In practice it would be the skill and proper use of language-based rules and self-ability to connect to a topic of writing, for the writer to fully express themselves clearly and the reader or recipient to clearly receive and understand the piece/story. [Good writing is …] When the writer is able to write and convey their message or idea in a fluent and readable manner.

An awareness of different aspects of the writing process was also mentioned in this theme:  Awareness of audience:

As a writer you must be able to convey meaning in a way that accommodates the target audience.

 Awareness of different dialects and varieties of English was linked to awareness of audience:

[Commendable writing] also enables speakers with different dialects of a language, to understand what is being said.

… instead there are many englishes, all deserving of the title ‘good English’. ‘Good writing’ then should be writing that is understandable to the intended audience.
* * * * * * * * *
▸ **TASK DESCRIPTION**
Write out the passage on good writing word for word, starting at "An awareness of" and ending at "the target audience.". None of the material is needed here.

[Spatial reasoning data based on images]
* * * * * * * * *
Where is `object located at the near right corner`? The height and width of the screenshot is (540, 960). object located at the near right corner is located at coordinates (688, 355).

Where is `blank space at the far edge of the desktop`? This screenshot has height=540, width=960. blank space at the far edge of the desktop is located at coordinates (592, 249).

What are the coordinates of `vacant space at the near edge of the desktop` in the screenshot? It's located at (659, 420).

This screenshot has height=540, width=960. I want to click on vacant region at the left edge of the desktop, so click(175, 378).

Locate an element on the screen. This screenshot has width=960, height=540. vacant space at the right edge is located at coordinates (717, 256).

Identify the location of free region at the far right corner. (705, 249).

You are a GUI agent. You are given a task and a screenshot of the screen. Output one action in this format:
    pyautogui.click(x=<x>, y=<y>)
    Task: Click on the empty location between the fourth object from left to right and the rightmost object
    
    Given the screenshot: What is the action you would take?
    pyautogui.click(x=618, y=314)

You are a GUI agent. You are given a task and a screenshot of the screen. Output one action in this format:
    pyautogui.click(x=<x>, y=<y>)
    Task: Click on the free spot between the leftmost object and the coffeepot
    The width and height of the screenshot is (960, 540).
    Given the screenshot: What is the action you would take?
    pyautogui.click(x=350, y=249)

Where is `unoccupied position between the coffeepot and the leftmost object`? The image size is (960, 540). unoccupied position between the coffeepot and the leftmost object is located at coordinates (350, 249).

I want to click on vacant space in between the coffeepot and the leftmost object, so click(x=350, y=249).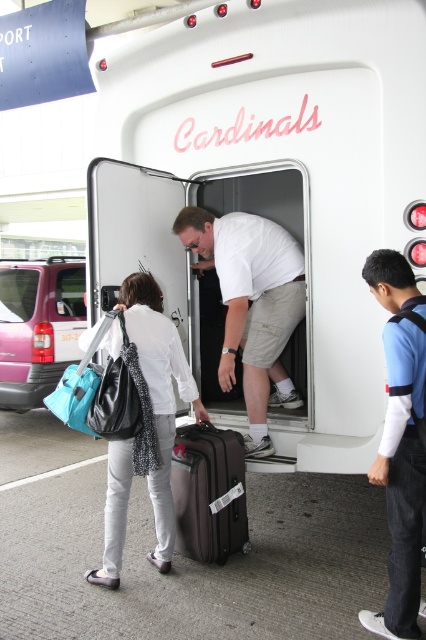
Question: Is blue fabric backpack at center right bigger than matte black bag at left?

Choices:
 (A) yes
 (B) no

Answer: (B)

Question: Among these points, which one is farthest from the camera?

Choices:
 (A) (391, 339)
 (B) (141, 298)

Answer: (B)

Question: Which object is closer to the camera taking this photo?

Choices:
 (A) matte black suitcase at center
 (B) matte black bag at left

Answer: (B)

Question: Which object is farther from the camera taking this photo?

Choices:
 (A) matte black bag at left
 (B) matte black suitcase at center

Answer: (B)

Question: Can you confirm if white matte shirt at center is smaller than matte black bag at left?

Choices:
 (A) yes
 (B) no

Answer: (B)

Question: Is matte black bag at left to the left of matte pink van at left from the viewer's perspective?

Choices:
 (A) no
 (B) yes

Answer: (A)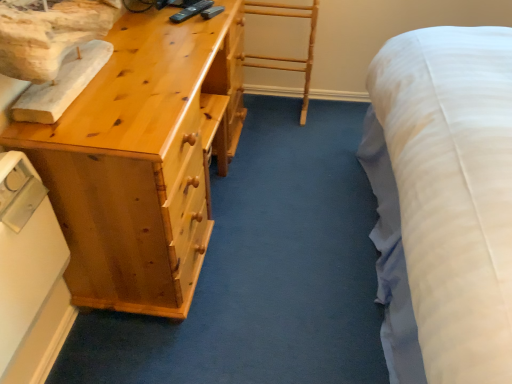
Question: Is white plastic switch at lower left spatially inside light wood chest of drawers at left, or outside of it?

Choices:
 (A) inside
 (B) outside

Answer: (B)

Question: Is white plastic switch at lower left to the left or to the right of light wood chest of drawers at left in the image?

Choices:
 (A) right
 (B) left

Answer: (B)

Question: From their relative heights in the image, would you say white plastic switch at lower left is taller or shorter than light wood chest of drawers at left?

Choices:
 (A) tall
 (B) short

Answer: (B)

Question: In terms of size, does light wood chest of drawers at left appear bigger or smaller than white plastic switch at lower left?

Choices:
 (A) small
 (B) big

Answer: (B)

Question: From the image's perspective, is light wood chest of drawers at left located above or below white plastic switch at lower left?

Choices:
 (A) below
 (B) above

Answer: (B)

Question: Visually, is light wood chest of drawers at left positioned to the left or to the right of white plastic switch at lower left?

Choices:
 (A) left
 (B) right

Answer: (B)

Question: In terms of height, does light wood chest of drawers at left look taller or shorter compared to white plastic switch at lower left?

Choices:
 (A) short
 (B) tall

Answer: (B)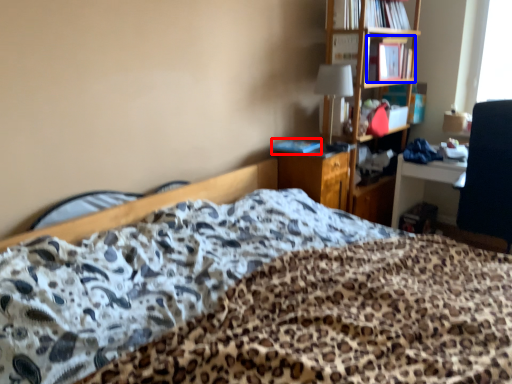
Question: Among these objects, which one is farthest to the camera, book (highlighted by a red box) or book (highlighted by a blue box)?

Choices:
 (A) book
 (B) book

Answer: (B)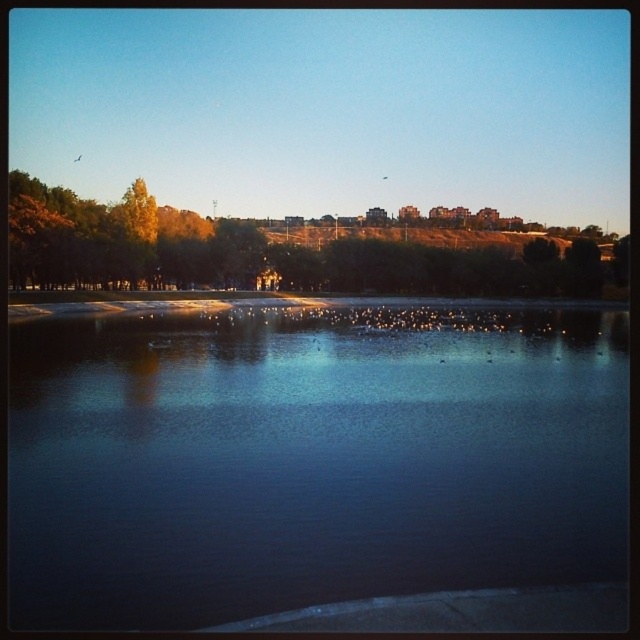
Question: Does dark reflective water at center appear on the right side of green leafy trees at upper center?

Choices:
 (A) yes
 (B) no

Answer: (B)

Question: Which of the following is the farthest from the observer?

Choices:
 (A) dark reflective water at center
 (B) green leafy trees at upper center

Answer: (B)

Question: Does dark reflective water at center lie in front of green leafy trees at upper center?

Choices:
 (A) no
 (B) yes

Answer: (B)

Question: Does dark reflective water at center have a smaller size compared to green leafy trees at upper center?

Choices:
 (A) no
 (B) yes

Answer: (B)

Question: Which point is closer to the camera taking this photo?

Choices:
 (A) (248, 221)
 (B) (328, 378)

Answer: (B)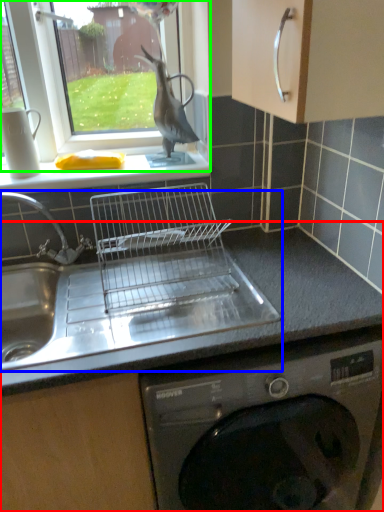
Question: Which object is the closest to the countertop (highlighted by a red box)? Choose among these: sink (highlighted by a blue box) or window (highlighted by a green box).

Choices:
 (A) sink
 (B) window

Answer: (A)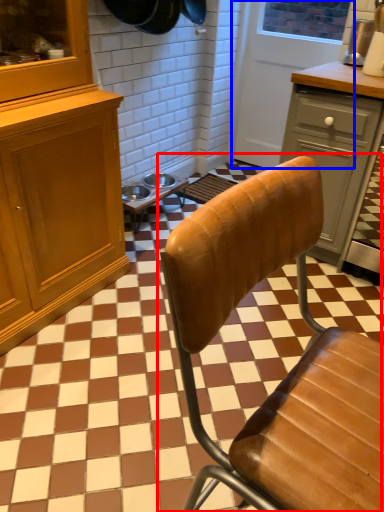
Question: Which of the following is the closest to the observer, chair (highlighted by a red box) or screen door (highlighted by a blue box)?

Choices:
 (A) chair
 (B) screen door

Answer: (A)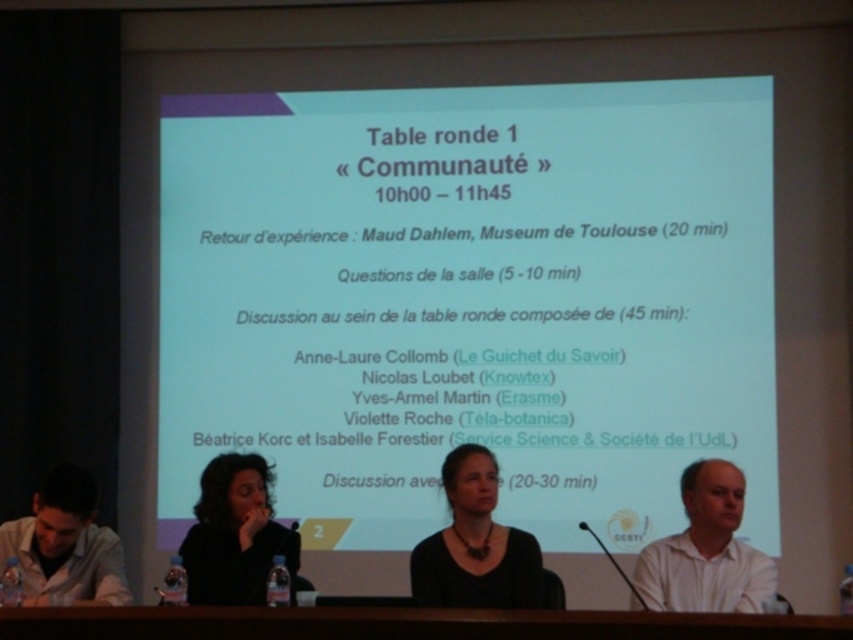
Does white matte shirt at lower right have a lesser width compared to matte black hair at lower left?

No.

You are a GUI agent. You are given a task and a screenshot of the screen. Output one action in this format:
    pyautogui.click(x=<x>, y=<y>)
    Task: Click on the white matte shirt at lower right
    The height and width of the screenshot is (640, 853).
    Given the screenshot: What is the action you would take?
    pyautogui.click(x=706, y=550)

The image size is (853, 640). Find the location of `white matte shirt at lower right`. white matte shirt at lower right is located at coordinates (706, 550).

Looking at this image, is white matte shirt at lower right above matte white shirt at lower left?

No, white matte shirt at lower right is not above matte white shirt at lower left.

Is point (697, 561) positioned after point (112, 593)?

No, (697, 561) is in front of (112, 593).

Where is `white matte shirt at lower right`? The width and height of the screenshot is (853, 640). white matte shirt at lower right is located at coordinates (x=706, y=550).

Where is `white matte projector screen at upper center`? The height and width of the screenshot is (640, 853). white matte projector screen at upper center is located at coordinates (469, 301).

Does point (552, 93) come closer to viewer compared to point (437, 604)?

No, it is behind (437, 604).

At what (x,y) coordinates should I click in order to perform the action: click on white matte projector screen at upper center. Please return your answer as a coordinate pair (x, y). The height and width of the screenshot is (640, 853). Looking at the image, I should click on (469, 301).

Locate an element on the screen. white matte projector screen at upper center is located at coordinates (469, 301).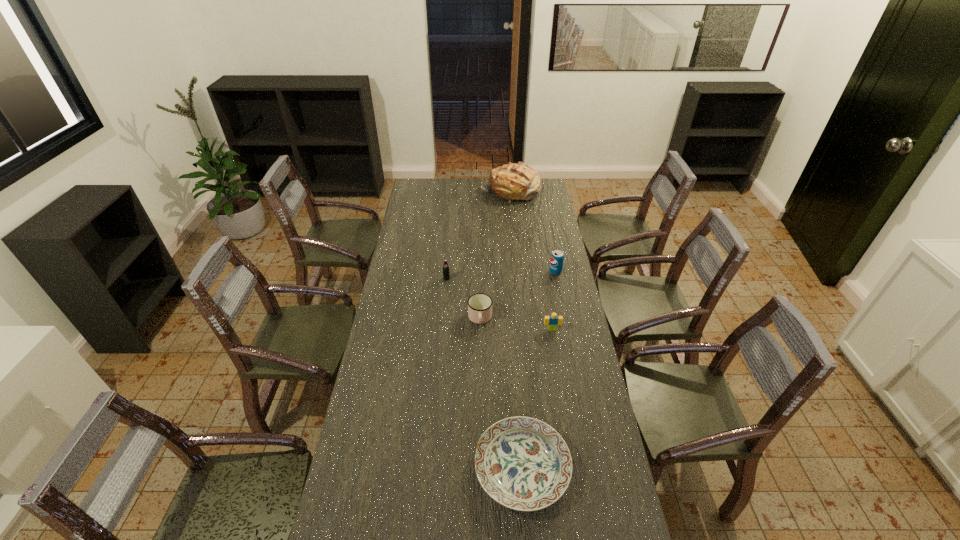
You are a GUI agent. You are given a task and a screenshot of the screen. Output one action in this format:
    pyautogui.click(x=<x>, y=<y>)
    Task: Click on the plate located at the right edge
    The width and height of the screenshot is (960, 540).
    Given the screenshot: What is the action you would take?
    pyautogui.click(x=522, y=463)

You are a GUI agent. You are given a task and a screenshot of the screen. Output one action in this format:
    pyautogui.click(x=<x>, y=<y>)
    Task: Click on the object present at the far right corner
    The height and width of the screenshot is (540, 960).
    Given the screenshot: What is the action you would take?
    pyautogui.click(x=519, y=181)

The width and height of the screenshot is (960, 540). I want to click on free space at the left edge of the desktop, so click(x=396, y=396).

The width and height of the screenshot is (960, 540). I want to click on vacant space at the right edge, so click(543, 224).

The width and height of the screenshot is (960, 540). What are the coordinates of `vacant space at the far left corner of the desktop` in the screenshot? It's located at (424, 189).

You are a GUI agent. You are given a task and a screenshot of the screen. Output one action in this format:
    pyautogui.click(x=<x>, y=<y>)
    Task: Click on the empty space between the nearer pop and the nearest object
    This screenshot has height=540, width=960.
    Given the screenshot: What is the action you would take?
    pyautogui.click(x=485, y=373)

Find the location of `free space between the Lego and the farthest object`. free space between the Lego and the farthest object is located at coordinates (x=531, y=260).

Image resolution: width=960 pixels, height=540 pixels. What are the coordinates of `blank region between the mug and the leftmost object` in the screenshot? It's located at (464, 299).

Find the location of `vacant space that is in between the shortest object and the right pop`. vacant space that is in between the shortest object and the right pop is located at coordinates (539, 370).

The height and width of the screenshot is (540, 960). In order to click on free space between the tallest object and the Lego in this screenshot , I will do `click(531, 260)`.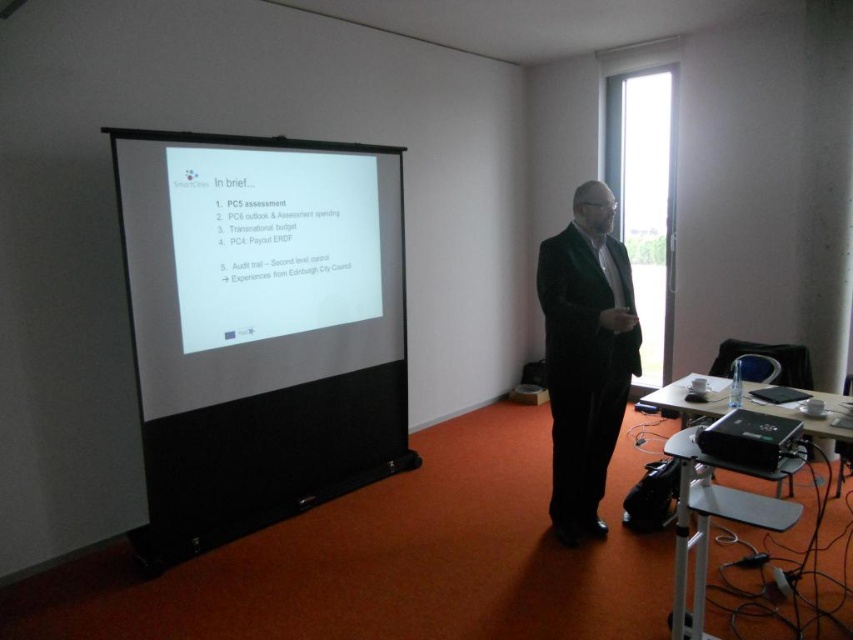
Is white matte projection screen at center bigger than black plastic projector at lower right?

Correct, white matte projection screen at center is larger in size than black plastic projector at lower right.

Which is behind, point (171, 321) or point (737, 442)?

Point (171, 321)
* * * * * * * * *
▸ **THE OUTPUT**
An awareness of different aspects of the writing process was also mentioned in this theme:  Awareness of audience:

As a writer you must be able to convey meaning in a way that accommodates the target audience.